▸ Instruction
Format everything from the line containing "class: Bryopsida" down to the last line as a two-column CSV headed field and value. Give one row per line, with the line's text under field and its answer under value, each in its own quoted field and with line breaks replaced by spaces.
* BEGIN Information given *
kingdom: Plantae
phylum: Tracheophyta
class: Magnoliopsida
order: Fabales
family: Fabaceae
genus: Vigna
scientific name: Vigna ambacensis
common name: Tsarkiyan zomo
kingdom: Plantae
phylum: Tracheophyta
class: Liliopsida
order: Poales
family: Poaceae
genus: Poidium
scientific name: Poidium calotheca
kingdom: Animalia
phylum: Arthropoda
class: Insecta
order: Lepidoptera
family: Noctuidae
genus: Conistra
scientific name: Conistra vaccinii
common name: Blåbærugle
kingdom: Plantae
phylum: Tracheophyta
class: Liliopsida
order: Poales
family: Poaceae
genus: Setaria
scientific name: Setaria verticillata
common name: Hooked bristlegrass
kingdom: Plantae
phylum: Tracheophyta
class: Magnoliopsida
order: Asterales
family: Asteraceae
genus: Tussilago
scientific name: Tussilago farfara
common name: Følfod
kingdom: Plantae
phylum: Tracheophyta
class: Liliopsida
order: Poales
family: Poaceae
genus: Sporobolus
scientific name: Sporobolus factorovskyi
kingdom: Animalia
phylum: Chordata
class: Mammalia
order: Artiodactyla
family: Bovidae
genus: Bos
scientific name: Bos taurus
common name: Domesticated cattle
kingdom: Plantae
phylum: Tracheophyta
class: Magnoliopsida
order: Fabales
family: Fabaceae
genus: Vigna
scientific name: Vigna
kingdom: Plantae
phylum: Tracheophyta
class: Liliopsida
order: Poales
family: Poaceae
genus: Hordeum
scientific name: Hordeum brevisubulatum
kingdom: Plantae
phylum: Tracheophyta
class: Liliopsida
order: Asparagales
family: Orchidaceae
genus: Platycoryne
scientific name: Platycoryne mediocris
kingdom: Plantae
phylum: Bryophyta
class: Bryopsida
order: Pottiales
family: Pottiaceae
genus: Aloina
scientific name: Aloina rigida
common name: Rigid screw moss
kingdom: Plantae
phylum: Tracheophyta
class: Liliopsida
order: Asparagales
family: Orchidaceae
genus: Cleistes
* END Information given *
▸ Result of this exercise
field,value
"class:","Bryopsida"
"order:","Pottiales"
"family:","Pottiaceae"
"genus:","Aloina"
"scientific name:","Aloina rigida"
"common name:","Rigid screw moss"
"kingdom:","Plantae"
"phylum:","Tracheophyta"
"class:","Liliopsida"
"order:","Asparagales"
"family:","Orchidaceae"
"genus:","Cleistes"